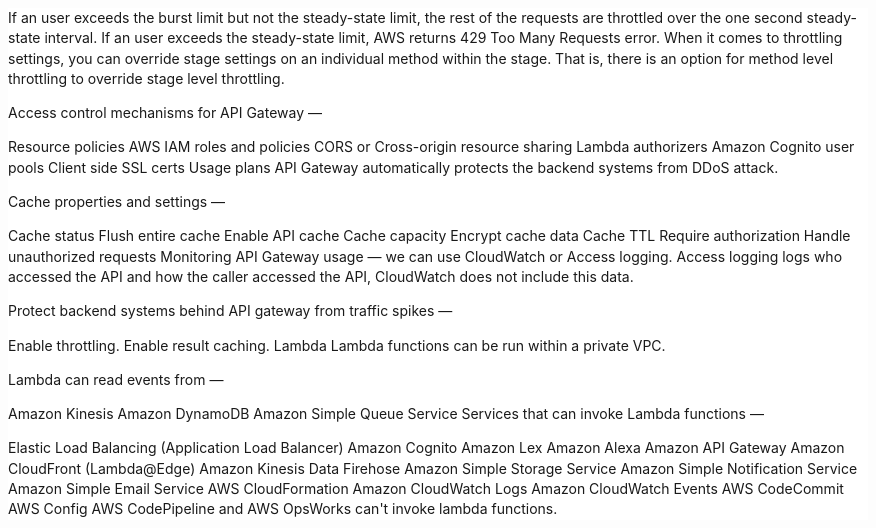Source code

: If an user exceeds the burst limit but not the steady-state limit, the rest of the requests are throttled over the one second steady-state interval.
If an user exceeds the steady-state limit, AWS returns 429 Too Many Requests error.
When it comes to throttling settings, you can override stage settings on an individual method within the stage. That is, there is an option for method level throttling to override stage level throttling.

Access control mechanisms for API Gateway —

Resource policies
AWS IAM roles and policies
CORS or Cross-origin resource sharing
Lambda authorizers
Amazon Cognito user pools
Client side SSL certs
Usage plans
API Gateway automatically protects the backend systems from DDoS attack.

Cache properties and settings —

Cache status
Flush entire cache
Enable API cache
Cache capacity
Encrypt cache data
Cache TTL
Require authorization
Handle unauthorized requests
Monitoring API Gateway usage — we can use CloudWatch or Access logging. Access logging logs who accessed the API and how the caller accessed the API, CloudWatch does not include this data.

Protect backend systems behind API gateway from traffic spikes —

Enable throttling.
Enable result caching.
Lambda
Lambda functions can be run within a private VPC.

Lambda can read events from —

Amazon Kinesis
Amazon DynamoDB
Amazon Simple Queue Service
Services that can invoke Lambda functions —

Elastic Load Balancing (Application Load Balancer)
Amazon Cognito
Amazon Lex
Amazon Alexa
Amazon API Gateway
Amazon CloudFront (Lambda@Edge)
Amazon Kinesis Data Firehose
Amazon Simple Storage Service
Amazon Simple Notification Service
Amazon Simple Email Service
AWS CloudFormation
Amazon CloudWatch Logs
Amazon CloudWatch Events
AWS CodeCommit
AWS Config
AWS CodePipeline and AWS OpsWorks can't invoke lambda functions.
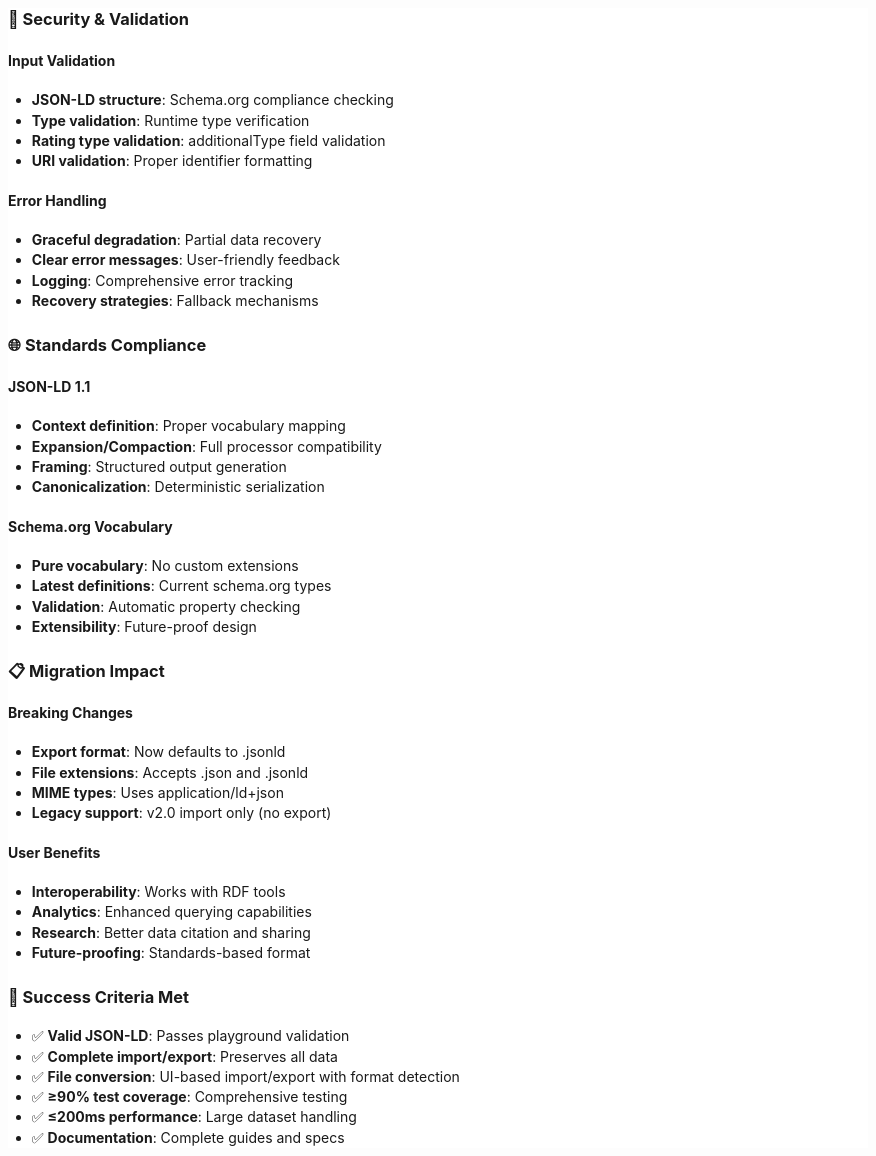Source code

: ### 🔐 Security & Validation

#### Input Validation

- **JSON-LD structure**: Schema.org compliance checking
- **Type validation**: Runtime type verification
- **Rating type validation**: additionalType field validation
- **URI validation**: Proper identifier formatting

#### Error Handling

- **Graceful degradation**: Partial data recovery
- **Clear error messages**: User-friendly feedback
- **Logging**: Comprehensive error tracking
- **Recovery strategies**: Fallback mechanisms

### 🌐 Standards Compliance

#### JSON-LD 1.1

- **Context definition**: Proper vocabulary mapping
- **Expansion/Compaction**: Full processor compatibility
- **Framing**: Structured output generation
- **Canonicalization**: Deterministic serialization

#### Schema.org Vocabulary

- **Pure vocabulary**: No custom extensions
- **Latest definitions**: Current schema.org types
- **Validation**: Automatic property checking
- **Extensibility**: Future-proof design

### 📋 Migration Impact

#### Breaking Changes

- **Export format**: Now defaults to .jsonld
- **File extensions**: Accepts .json and .jsonld
- **MIME types**: Uses application/ld+json
- **Legacy support**: v2.0 import only (no export)

#### User Benefits

- **Interoperability**: Works with RDF tools
- **Analytics**: Enhanced querying capabilities
- **Research**: Better data citation and sharing
- **Future-proofing**: Standards-based format

### 🎯 Success Criteria Met

- ✅ **Valid JSON-LD**: Passes playground validation
- ✅ **Complete import/export**: Preserves all data
- ✅ **File conversion**: UI-based import/export with format detection
- ✅ **≥90% test coverage**: Comprehensive testing
- ✅ **≤200ms performance**: Large dataset handling
- ✅ **Documentation**: Complete guides and specs
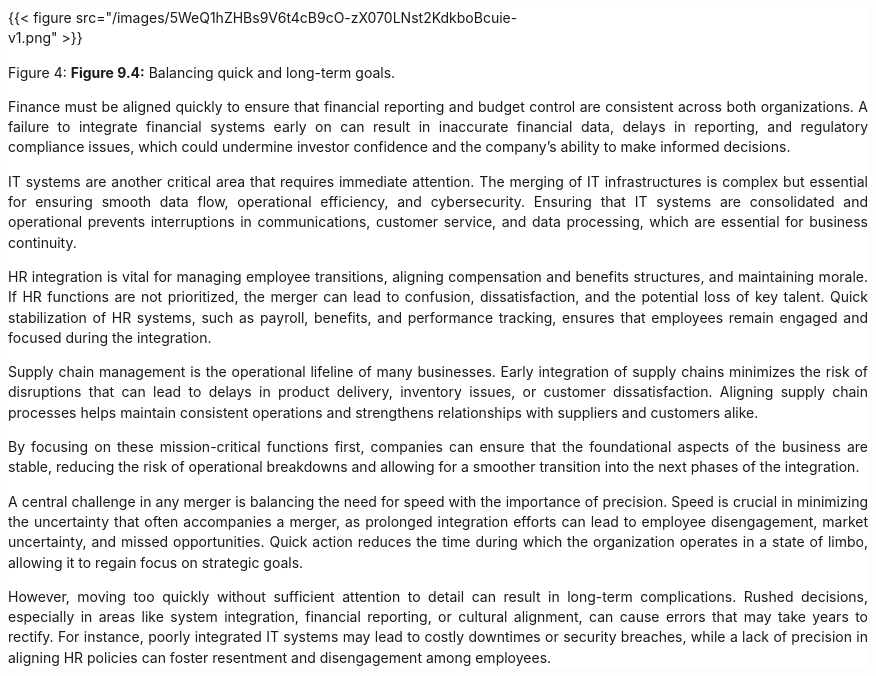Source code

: <div class="row justify-content-center">
    <div class="rounded p-4 position-relative overflow-hidden border-1 text-center" style="width: 60%">
        {{< figure src="/images/5WeQ1hZHBs9V6t4cB9cO-zX070LNst2KdkboBcuie-v1.png" >}}
        <p><span class="fw-bold ">Figure 4:</span> <strong>Figure 9.4:</strong> Balancing quick and long-term goals.</p>
    </div>
</div>

<p style="text-align: justify;">
Finance must be aligned quickly to ensure that financial reporting and budget control are consistent across both organizations. A failure to integrate financial systems early on can result in inaccurate financial data, delays in reporting, and regulatory compliance issues, which could undermine investor confidence and the company’s ability to make informed decisions.
</p>

<p style="text-align: justify;">
IT systems are another critical area that requires immediate attention. The merging of IT infrastructures is complex but essential for ensuring smooth data flow, operational efficiency, and cybersecurity. Ensuring that IT systems are consolidated and operational prevents interruptions in communications, customer service, and data processing, which are essential for business continuity.
</p>

<p style="text-align: justify;">
HR integration is vital for managing employee transitions, aligning compensation and benefits structures, and maintaining morale. If HR functions are not prioritized, the merger can lead to confusion, dissatisfaction, and the potential loss of key talent. Quick stabilization of HR systems, such as payroll, benefits, and performance tracking, ensures that employees remain engaged and focused during the integration.
</p>

<p style="text-align: justify;">
Supply chain management is the operational lifeline of many businesses. Early integration of supply chains minimizes the risk of disruptions that can lead to delays in product delivery, inventory issues, or customer dissatisfaction. Aligning supply chain processes helps maintain consistent operations and strengthens relationships with suppliers and customers alike.
</p>

<p style="text-align: justify;">
By focusing on these mission-critical functions first, companies can ensure that the foundational aspects of the business are stable, reducing the risk of operational breakdowns and allowing for a smoother transition into the next phases of the integration.
</p>

<p style="text-align: justify;">
A central challenge in any merger is balancing the need for speed with the importance of precision. Speed is crucial in minimizing the uncertainty that often accompanies a merger, as prolonged integration efforts can lead to employee disengagement, market uncertainty, and missed opportunities. Quick action reduces the time during which the organization operates in a state of limbo, allowing it to regain focus on strategic goals.
</p>

<p style="text-align: justify;">
However, moving too quickly without sufficient attention to detail can result in long-term complications. Rushed decisions, especially in areas like system integration, financial reporting, or cultural alignment, can cause errors that may take years to rectify. For instance, poorly integrated IT systems may lead to costly downtimes or security breaches, while a lack of precision in aligning HR policies can foster resentment and disengagement among employees.
</p>
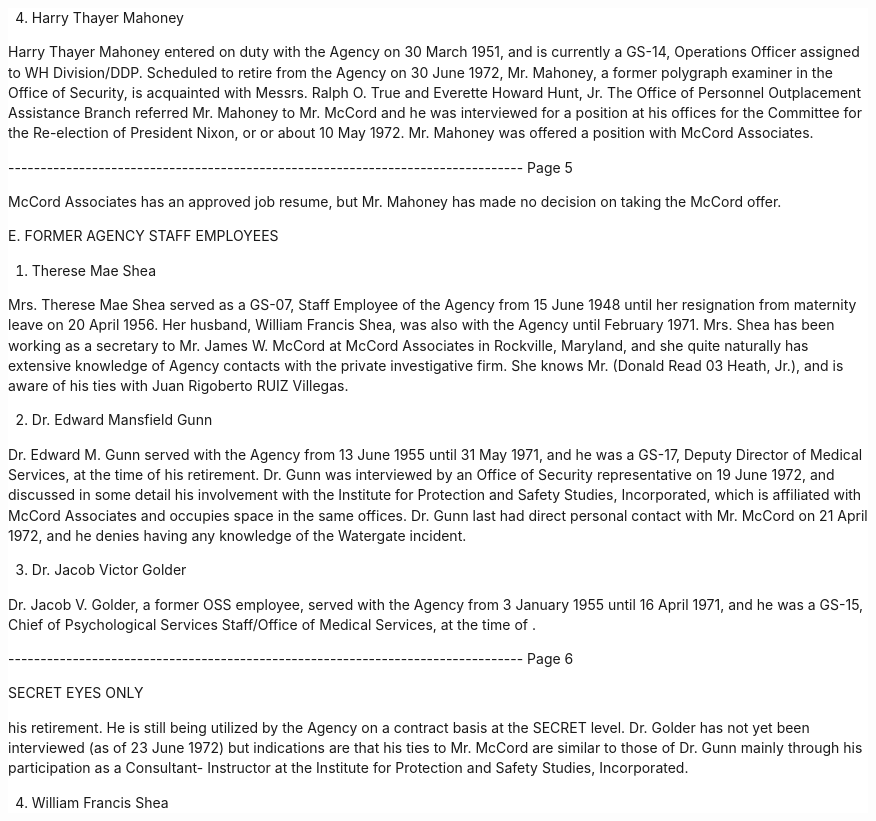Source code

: 4. Harry Thayer Mahoney

Harry Thayer Mahoney entered on duty with the Agency on 30 March 1951, and is currently a GS-14, Operations Officer assigned to WH Division/DDP. Scheduled to retire from the Agency on 30 June 1972, Mr. Mahoney, a former polygraph examiner in the Office of Security, is acquainted with Messrs. Ralph O. True and Everette Howard Hunt, Jr. The Office of Personnel Outplacement Assistance Branch referred Mr. Mahoney to Mr. McCord and he was interviewed for a position at his offices for the Committee for the Re-election of President Nixon, or or about 10 May 1972. Mr. Mahoney was offered a position with McCord Associates.


-------------------------------------------------------------------------------- Page 5

McCord Associates has an approved job resume, but Mr. Mahoney has made no decision on taking the McCord offer.

E. FORMER AGENCY STAFF EMPLOYEES

1. Therese Mae Shea

Mrs. Therese Mae Shea served as a GS-07, Staff Employee of the Agency from 15 June 1948 until her resignation from maternity leave on 20 April 1956. Her husband, William Francis Shea, was also with the Agency until February 1971. Mrs. Shea has been working as a secretary to Mr. James W. McCord at McCord Associates in Rockville, Maryland, and she quite naturally has extensive knowledge of Agency contacts with the private investigative firm. She knows Mr. (Donald Read 03 Heath, Jr.), and is aware of his ties with Juan Rigoberto RUIZ Villegas.

2. Dr. Edward Mansfield Gunn

Dr. Edward M. Gunn served with the Agency from 13 June 1955 until 31 May 1971, and he was a GS-17, Deputy Director of Medical Services, at the time of his retirement. Dr. Gunn was interviewed by an Office of Security representative on 19 June 1972, and discussed in some detail his involvement with the Institute for Protection and Safety Studies, Incorporated, which is affiliated with McCord Associates and occupies space in the same offices. Dr. Gunn last had direct personal contact with Mr. McCord on 21 April 1972, and he denies having any knowledge of the Watergate incident.

3. Dr. Jacob Victor Golder

Dr. Jacob V. Golder, a former OSS employee, served with the Agency from 3 January 1955 until 16 April 1971, and he was a GS-15, Chief of Psychological Services Staff/Office of Medical Services, at the time of .


-------------------------------------------------------------------------------- Page 6

SECRET
EYES ONLY

his retirement. He is still being utilized by the
Agency on a contract basis at the SECRET level.
Dr. Golder has not yet been interviewed (as of
23 June 1972) but indications are that his ties to
Mr. McCord are similar to those of Dr. Gunn
mainly through his participation as a Consultant-
Instructor at the Institute for Protection and Safety
Studies, Incorporated.

4. William Francis Shea
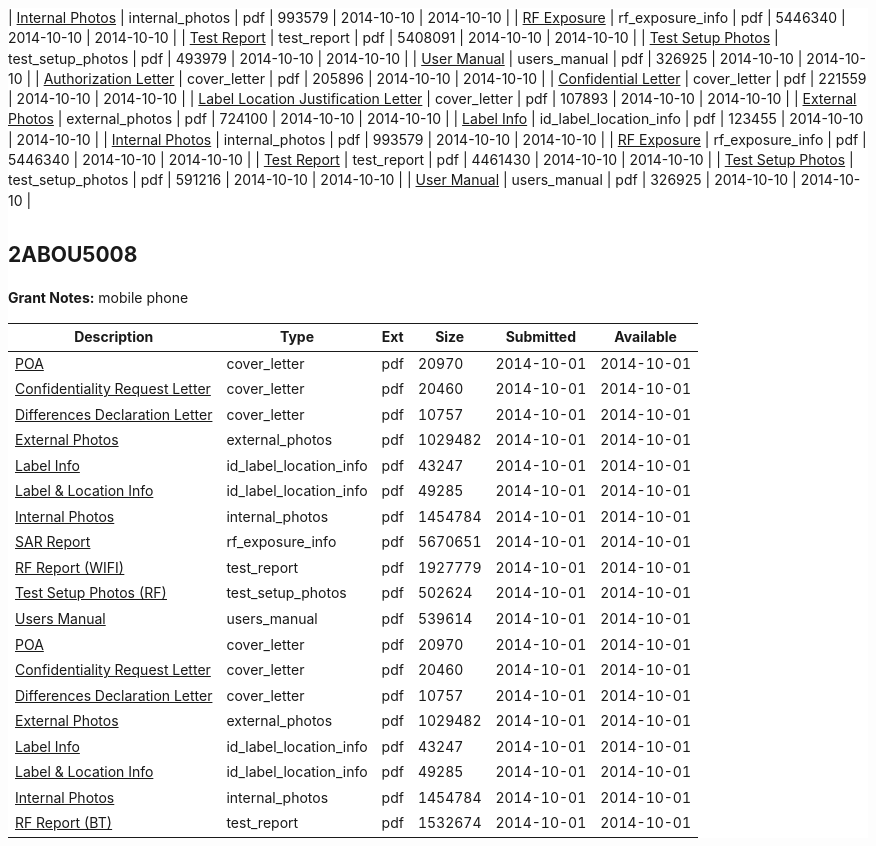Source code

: | [Internal Photos](2ABOU5022/4f9768be14c755fc19ed45f8af6d4b3a/2415393.pdf) | internal_photos | pdf | 993579 | 2014-10-10 | 2014-10-10 |
| [RF Exposure](2ABOU5022/4f9768be14c755fc19ed45f8af6d4b3a/2415397.pdf) | rf_exposure_info | pdf | 5446340 | 2014-10-10 | 2014-10-10 |
| [Test Report](2ABOU5022/4f9768be14c755fc19ed45f8af6d4b3a/2415419.pdf) | test_report | pdf | 5408091 | 2014-10-10 | 2014-10-10 |
| [Test Setup Photos](2ABOU5022/4f9768be14c755fc19ed45f8af6d4b3a/2415421.pdf) | test_setup_photos | pdf | 493979 | 2014-10-10 | 2014-10-10 |
| [User Manual](2ABOU5022/4f9768be14c755fc19ed45f8af6d4b3a/2415399.pdf) | users_manual | pdf | 326925 | 2014-10-10 | 2014-10-10 |
| [Authorization Letter](2ABOU5022/a02d02e3d52cea1acc5f09fa6feb7c51/2415390.pdf) | cover_letter | pdf | 205896 | 2014-10-10 | 2014-10-10 |
| [Confidential Letter](2ABOU5022/a02d02e3d52cea1acc5f09fa6feb7c51/2415391.pdf) | cover_letter | pdf | 221559 | 2014-10-10 | 2014-10-10 |
| [Label Location Justification Letter](2ABOU5022/a02d02e3d52cea1acc5f09fa6feb7c51/2415395.pdf) | cover_letter | pdf | 107893 | 2014-10-10 | 2014-10-10 |
| [External Photos](2ABOU5022/a02d02e3d52cea1acc5f09fa6feb7c51/2415392.pdf) | external_photos | pdf | 724100 | 2014-10-10 | 2014-10-10 |
| [Label Info](2ABOU5022/a02d02e3d52cea1acc5f09fa6feb7c51/2415394.pdf) | id_label_location_info | pdf | 123455 | 2014-10-10 | 2014-10-10 |
| [Internal Photos](2ABOU5022/a02d02e3d52cea1acc5f09fa6feb7c51/2415393.pdf) | internal_photos | pdf | 993579 | 2014-10-10 | 2014-10-10 |
| [RF Exposure](2ABOU5022/a02d02e3d52cea1acc5f09fa6feb7c51/2415397.pdf) | rf_exposure_info | pdf | 5446340 | 2014-10-10 | 2014-10-10 |
| [Test Report](2ABOU5022/a02d02e3d52cea1acc5f09fa6feb7c51/2415434.pdf) | test_report | pdf | 4461430 | 2014-10-10 | 2014-10-10 |
| [Test Setup Photos](2ABOU5022/a02d02e3d52cea1acc5f09fa6feb7c51/2415436.pdf) | test_setup_photos | pdf | 591216 | 2014-10-10 | 2014-10-10 |
| [User Manual](2ABOU5022/a02d02e3d52cea1acc5f09fa6feb7c51/2415399.pdf) | users_manual | pdf | 326925 | 2014-10-10 | 2014-10-10 |
## 2ABOU5008
**Grant Notes:** mobile phone

| Description | Type | Ext | Size | Submitted | Available |
| ----------- | ---- | --- | ---- | --------- | --------- |
| [POA](2ABOU5008/250665dc90a507c7aaa10cf065c5dcab/2407285.pdf) | cover_letter | pdf | 20970 | 2014-10-01 | 2014-10-01 |
| [Confidentiality Request Letter](2ABOU5008/250665dc90a507c7aaa10cf065c5dcab/2407286.pdf) | cover_letter | pdf | 20460 | 2014-10-01 | 2014-10-01 |
| [Differences Declaration Letter](2ABOU5008/250665dc90a507c7aaa10cf065c5dcab/2407287.pdf) | cover_letter | pdf | 10757 | 2014-10-01 | 2014-10-01 |
| [External Photos](2ABOU5008/250665dc90a507c7aaa10cf065c5dcab/2407295.pdf) | external_photos | pdf | 1029482 | 2014-10-01 | 2014-10-01 |
| [Label Info](2ABOU5008/250665dc90a507c7aaa10cf065c5dcab/2407298.pdf) | id_label_location_info | pdf | 43247 | 2014-10-01 | 2014-10-01 |
| [Label & Location Info](2ABOU5008/250665dc90a507c7aaa10cf065c5dcab/2407299.pdf) | id_label_location_info | pdf | 49285 | 2014-10-01 | 2014-10-01 |
| [Internal Photos](2ABOU5008/250665dc90a507c7aaa10cf065c5dcab/2407296.pdf) | internal_photos | pdf | 1454784 | 2014-10-01 | 2014-10-01 |
| [SAR Report](2ABOU5008/250665dc90a507c7aaa10cf065c5dcab/2407310.pdf) | rf_exposure_info | pdf | 5670651 | 2014-10-01 | 2014-10-01 |
| [RF Report (WIFI)](2ABOU5008/250665dc90a507c7aaa10cf065c5dcab/2407308.pdf) | test_report | pdf | 1927779 | 2014-10-01 | 2014-10-01 |
| [Test Setup Photos (RF)](2ABOU5008/250665dc90a507c7aaa10cf065c5dcab/2407293.pdf) | test_setup_photos | pdf | 502624 | 2014-10-01 | 2014-10-01 |
| [Users Manual](2ABOU5008/250665dc90a507c7aaa10cf065c5dcab/2407297.pdf) | users_manual | pdf | 539614 | 2014-10-01 | 2014-10-01 |
| [POA](2ABOU5008/0aad1d7a25c7f4984b540d2e232439ad/2407285.pdf) | cover_letter | pdf | 20970 | 2014-10-01 | 2014-10-01 |
| [Confidentiality Request Letter](2ABOU5008/0aad1d7a25c7f4984b540d2e232439ad/2407286.pdf) | cover_letter | pdf | 20460 | 2014-10-01 | 2014-10-01 |
| [Differences Declaration Letter](2ABOU5008/0aad1d7a25c7f4984b540d2e232439ad/2407287.pdf) | cover_letter | pdf | 10757 | 2014-10-01 | 2014-10-01 |
| [External Photos](2ABOU5008/0aad1d7a25c7f4984b540d2e232439ad/2407295.pdf) | external_photos | pdf | 1029482 | 2014-10-01 | 2014-10-01 |
| [Label Info](2ABOU5008/0aad1d7a25c7f4984b540d2e232439ad/2407298.pdf) | id_label_location_info | pdf | 43247 | 2014-10-01 | 2014-10-01 |
| [Label & Location Info](2ABOU5008/0aad1d7a25c7f4984b540d2e232439ad/2407299.pdf) | id_label_location_info | pdf | 49285 | 2014-10-01 | 2014-10-01 |
| [Internal Photos](2ABOU5008/0aad1d7a25c7f4984b540d2e232439ad/2407296.pdf) | internal_photos | pdf | 1454784 | 2014-10-01 | 2014-10-01 |
| [RF Report (BT)](2ABOU5008/0aad1d7a25c7f4984b540d2e232439ad/2407294.pdf) | test_report | pdf | 1532674 | 2014-10-01 | 2014-10-01 |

*What you should do*.
Go through the data above and print exactly the lines from its first line through the line holding "Monitoring API Gateway", both included, leaving pictures aside.

*Reply to the exercise*.
Source code

: If an user exceeds the burst limit but not the steady-state limit, the rest of the requests are throttled over the one second steady-state interval.
If an user exceeds the steady-state limit, AWS returns 429 Too Many Requests error.
When it comes to throttling settings, you can override stage settings on an individual method within the stage. That is, there is an option for method level throttling to override stage level throttling.

Access control mechanisms for API Gateway —

Resource policies
AWS IAM roles and policies
CORS or Cross-origin resource sharing
Lambda authorizers
Amazon Cognito user pools
Client side SSL certs
Usage plans
API Gateway automatically protects the backend systems from DDoS attack.

Cache properties and settings —

Cache status
Flush entire cache
Enable API cache
Cache capacity
Encrypt cache data
Cache TTL
Require authorization
Handle unauthorized requests
Monitoring API Gateway usage — we can use CloudWatch or Access logging. Access logging logs who accessed the API and how the caller accessed the API, CloudWatch does not include this data.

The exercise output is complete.